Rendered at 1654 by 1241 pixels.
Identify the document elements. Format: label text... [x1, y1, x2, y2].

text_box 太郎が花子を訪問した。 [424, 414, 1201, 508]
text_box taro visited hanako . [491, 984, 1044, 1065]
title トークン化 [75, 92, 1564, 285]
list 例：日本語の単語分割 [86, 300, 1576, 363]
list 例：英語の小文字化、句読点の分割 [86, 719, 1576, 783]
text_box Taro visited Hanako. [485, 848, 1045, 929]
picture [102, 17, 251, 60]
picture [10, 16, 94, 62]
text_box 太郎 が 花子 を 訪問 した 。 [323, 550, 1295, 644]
...
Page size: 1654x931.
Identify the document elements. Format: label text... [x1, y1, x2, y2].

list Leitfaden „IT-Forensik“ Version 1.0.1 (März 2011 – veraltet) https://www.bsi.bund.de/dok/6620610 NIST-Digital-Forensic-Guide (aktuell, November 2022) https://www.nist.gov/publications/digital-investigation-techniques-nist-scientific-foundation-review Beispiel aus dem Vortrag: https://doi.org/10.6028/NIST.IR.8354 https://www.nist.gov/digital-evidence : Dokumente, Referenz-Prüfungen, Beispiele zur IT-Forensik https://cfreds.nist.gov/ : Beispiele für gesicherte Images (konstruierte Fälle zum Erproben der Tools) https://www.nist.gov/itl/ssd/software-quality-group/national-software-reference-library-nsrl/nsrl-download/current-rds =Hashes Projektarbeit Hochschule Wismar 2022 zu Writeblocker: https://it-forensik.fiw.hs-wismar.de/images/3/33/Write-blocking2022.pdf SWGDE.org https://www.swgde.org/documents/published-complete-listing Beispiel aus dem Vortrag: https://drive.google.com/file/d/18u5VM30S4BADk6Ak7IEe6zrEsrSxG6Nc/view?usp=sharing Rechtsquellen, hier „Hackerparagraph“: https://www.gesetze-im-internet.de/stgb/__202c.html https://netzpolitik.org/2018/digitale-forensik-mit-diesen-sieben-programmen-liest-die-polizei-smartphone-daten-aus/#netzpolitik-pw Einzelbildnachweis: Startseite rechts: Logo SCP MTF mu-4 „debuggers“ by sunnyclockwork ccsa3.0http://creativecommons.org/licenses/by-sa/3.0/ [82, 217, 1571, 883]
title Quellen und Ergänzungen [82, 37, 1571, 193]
...
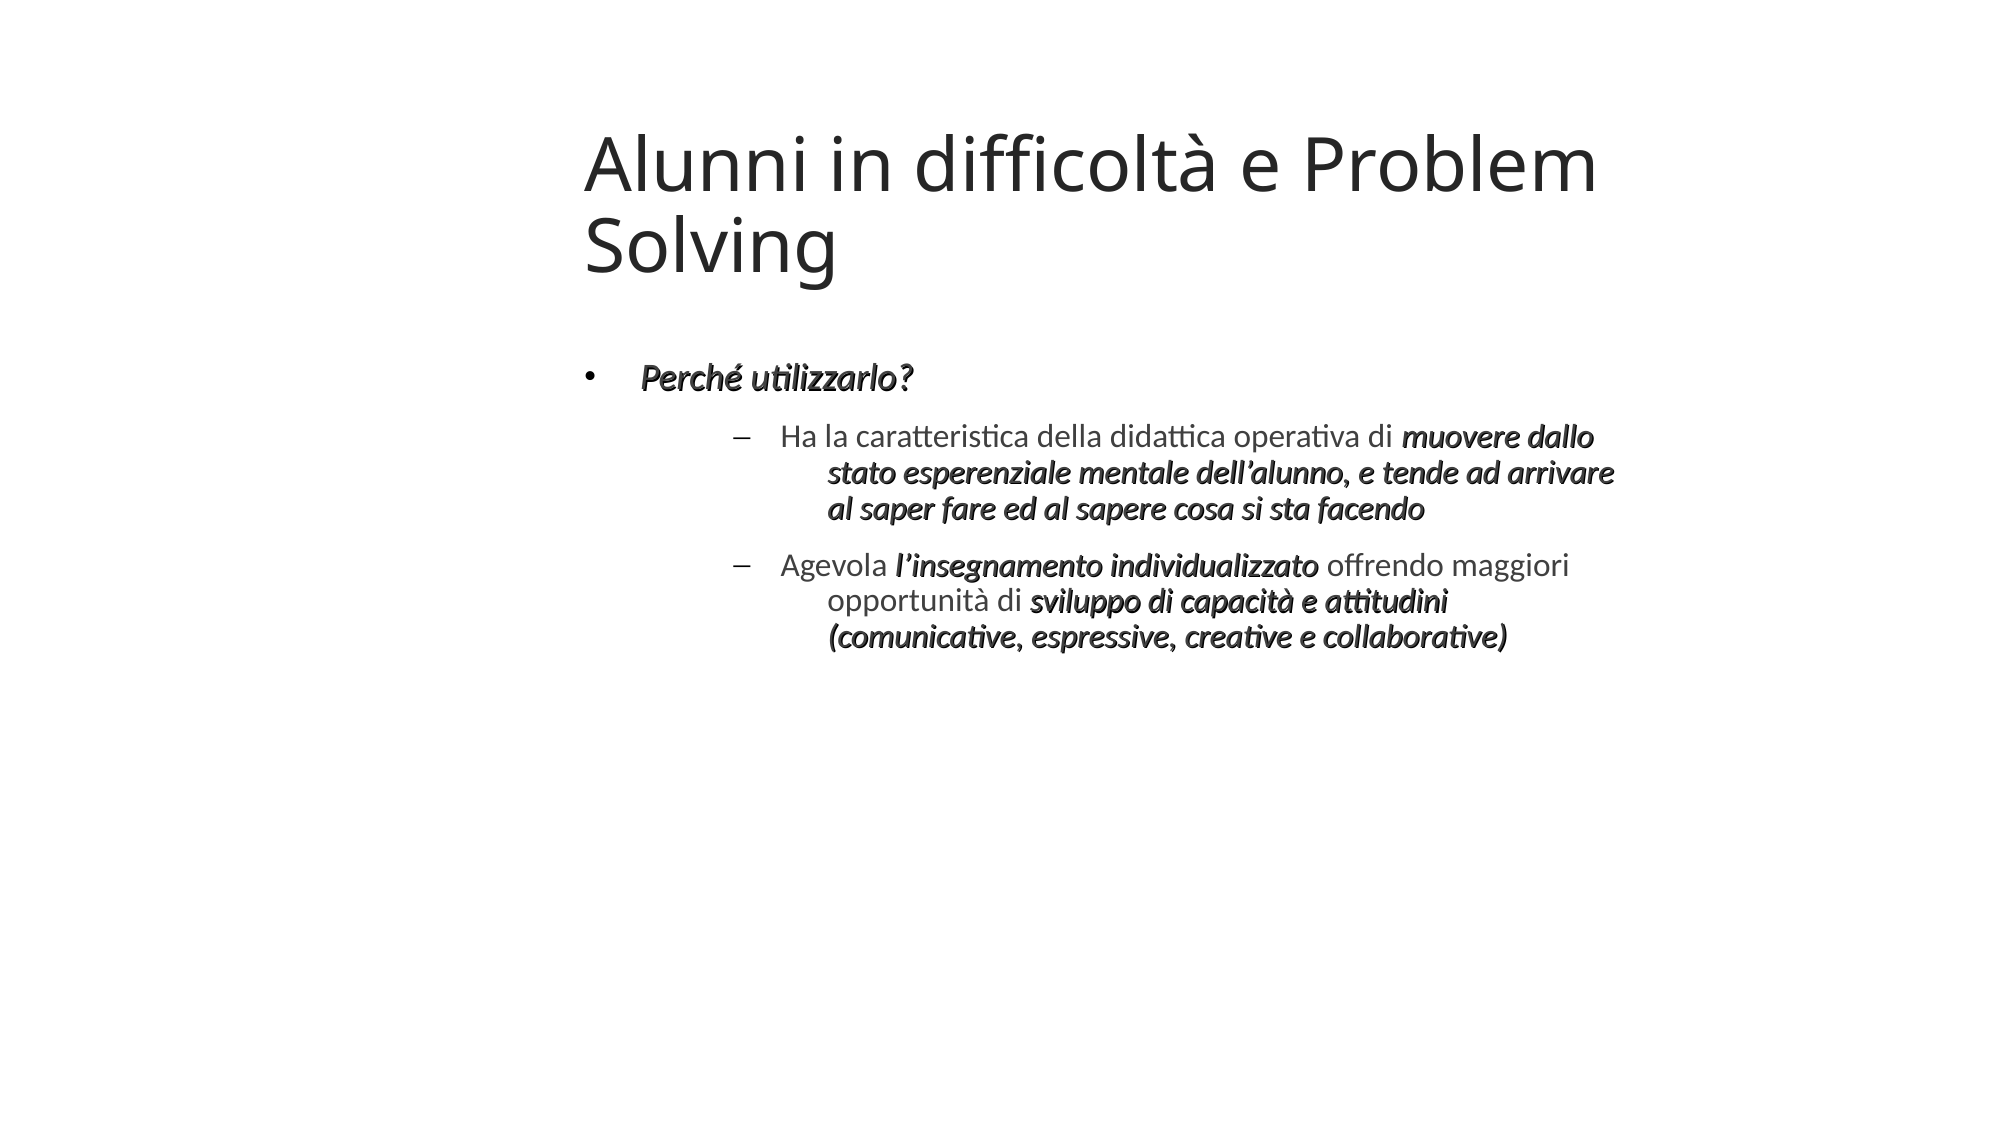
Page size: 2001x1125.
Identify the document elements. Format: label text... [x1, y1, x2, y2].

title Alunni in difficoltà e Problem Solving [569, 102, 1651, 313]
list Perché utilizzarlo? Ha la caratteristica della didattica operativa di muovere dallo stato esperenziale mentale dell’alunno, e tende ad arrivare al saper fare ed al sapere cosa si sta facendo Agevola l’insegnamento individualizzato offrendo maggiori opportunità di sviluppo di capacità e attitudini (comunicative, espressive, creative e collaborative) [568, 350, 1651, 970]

● **Stated exercise**: Identify every line of the material above that contains the string "size", and copy each of those lines in full.

● **The answer**:
Page size: 1654x931.
Page size: 2001x1125.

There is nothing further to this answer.